#### TASK OBJECTIVE
An exact copy of the lines, starting at the top of the listing and ending with the line that has "5. June 2022", is the required answer. Pictures are not part of it.
BEGIN INPUT MATERIAL
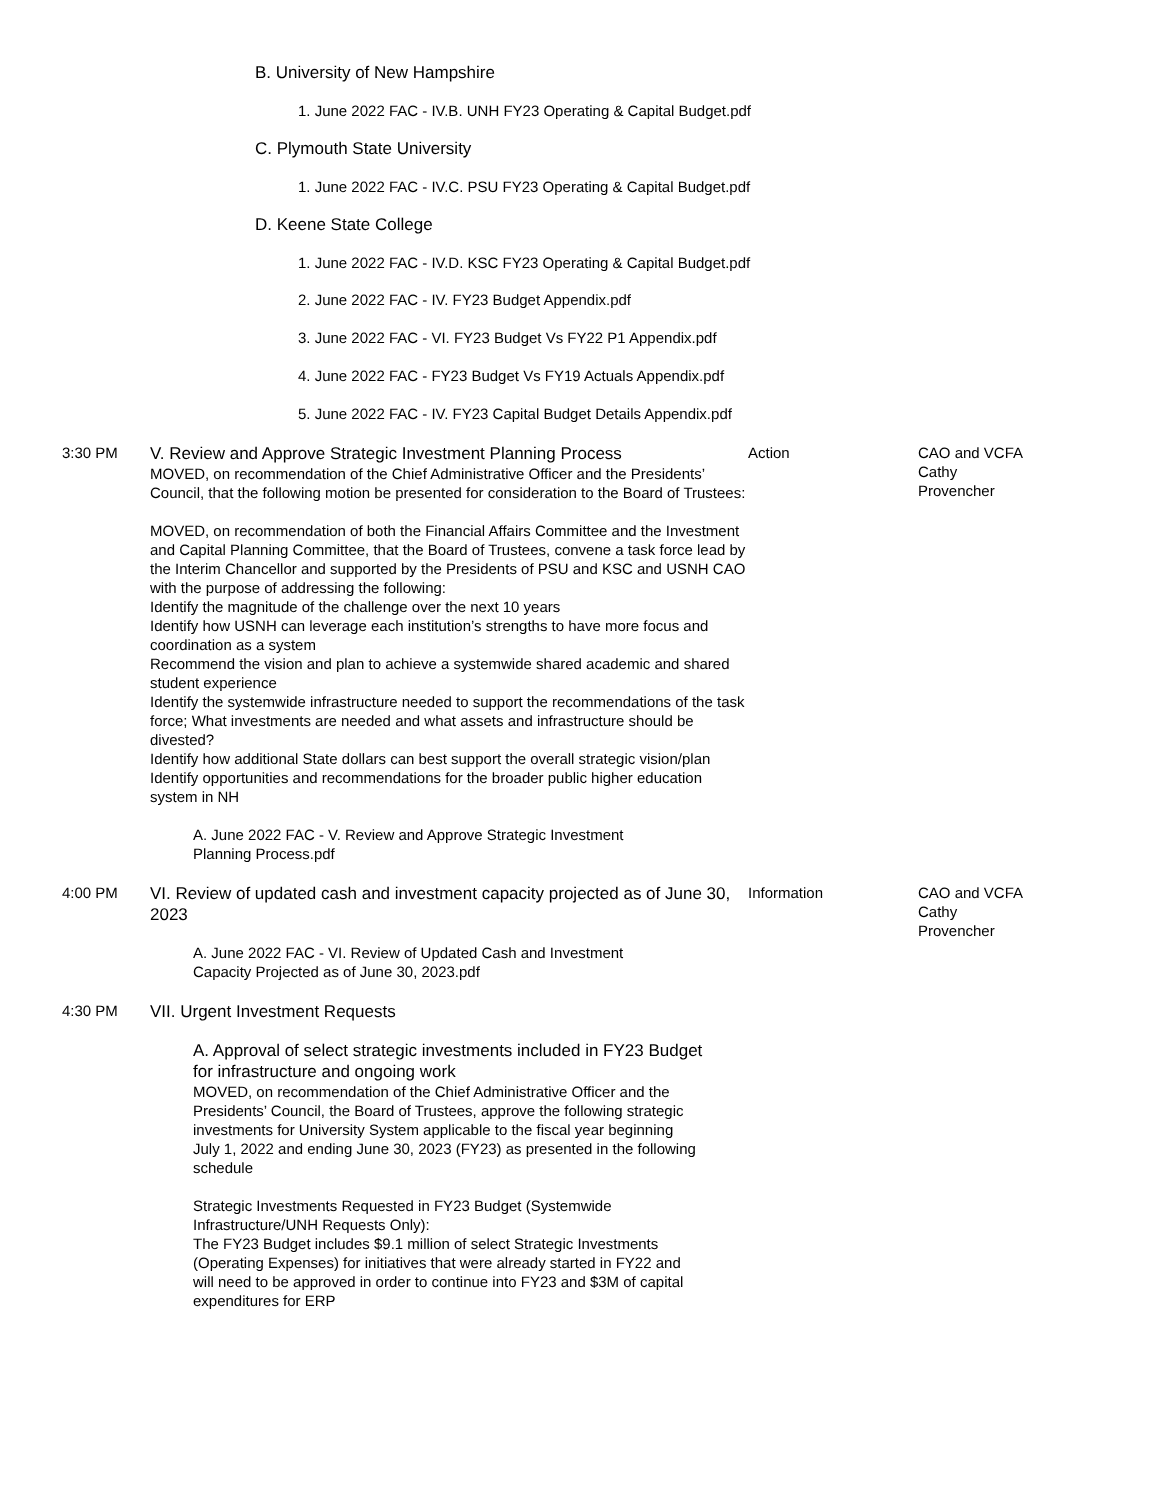B. University of New Hampshire
1. June 2022 FAC - IV.B. UNH FY23 Operating & Capital Budget.pdf
C. Plymouth State University
1. June 2022 FAC - IV.C. PSU FY23 Operating & Capital Budget.pdf
D. Keene State College
1. June 2022 FAC - IV.D. KSC FY23 Operating & Capital Budget.pdf
2. June 2022 FAC - IV. FY23 Budget Appendix.pdf
3. June 2022 FAC - VI. FY23 Budget Vs FY22 P1 Appendix.pdf
4. June 2022 FAC - FY23 Budget Vs FY19 Actuals Appendix.pdf
5. June 2022 FAC - IV. FY23 Capital Budget Details Appendix.pdf
3:30 PM
V. Review and Approve Strategic Investment Planning Process
MOVED, on recommendation of the Chief Administrative Officer and the Presidents’ Council, that the following motion be presented for consideration to the Board of Trustees:
MOVED, on recommendation of both the Financial Affairs Committee and the Investment and Capital Planning Committee, that the Board of Trustees, convene a task force lead by the Interim Chancellor and supported by the Presidents of PSU and KSC and USNH CAO with the purpose of addressing the following:
Identify the magnitude of the challenge over the next 10 years
Identify how USNH can leverage each institution’s strengths to have more focus and coordination as a system
Recommend the vision and plan to achieve a systemwide shared academic and shared student experience
Identify the systemwide infrastructure needed to support the recommendations of the task force; What investments are needed and what assets and infrastructure should be divested?
Identify how additional State dollars can best support the overall strategic vision/plan
Identify opportunities and recommendations for the broader public higher education system in NH
A. June 2022 FAC - V. Review and Approve Strategic Investment Planning Process.pdf
Action CAO and VCFA Cathy Provencher
4:00 PM
VI. Review of updated cash and investment capacity projected as of June 30, 2023
A. June 2022 FAC - VI. Review of Updated Cash and Investment Capacity Projected as of June 30, 2023.pdf
Information CAO and VCFA Cathy Provencher
4:30 PM
VII. Urgent Investment Requests
A. Approval of select strategic investments included in FY23 Budget for infrastructure and ongoing work
MOVED, on recommendation of the Chief Administrative Officer and the Presidents’ Council, the Board of Trustees, approve the following strategic investments for University System applicable to the fiscal year beginning July 1, 2022 and ending June 30, 2023 (FY23) as presented in the following schedule
Strategic Investments Requested in FY23 Budget (Systemwide Infrastructure/UNH Requests Only):
The FY23 Budget includes $9.1 million of select Strategic Investments (Operating Expenses) for initiatives that were already started in FY22 and will need to be approved in order to continue into FY23 and $3M of capital expenditures for ERP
END INPUT MATERIAL
#### EXPECTED ANSWER
B. University of New Hampshire
1. June 2022 FAC - IV.B. UNH FY23 Operating & Capital Budget.pdf
C. Plymouth State University
1. June 2022 FAC - IV.C. PSU FY23 Operating & Capital Budget.pdf
D. Keene State College
1. June 2022 FAC - IV.D. KSC FY23 Operating & Capital Budget.pdf
2. June 2022 FAC - IV. FY23 Budget Appendix.pdf
3. June 2022 FAC - VI. FY23 Budget Vs FY22 P1 Appendix.pdf
4. June 2022 FAC - FY23 Budget Vs FY19 Actuals Appendix.pdf
5. June 2022 FAC - IV. FY23 Capital Budget Details Appendix.pdf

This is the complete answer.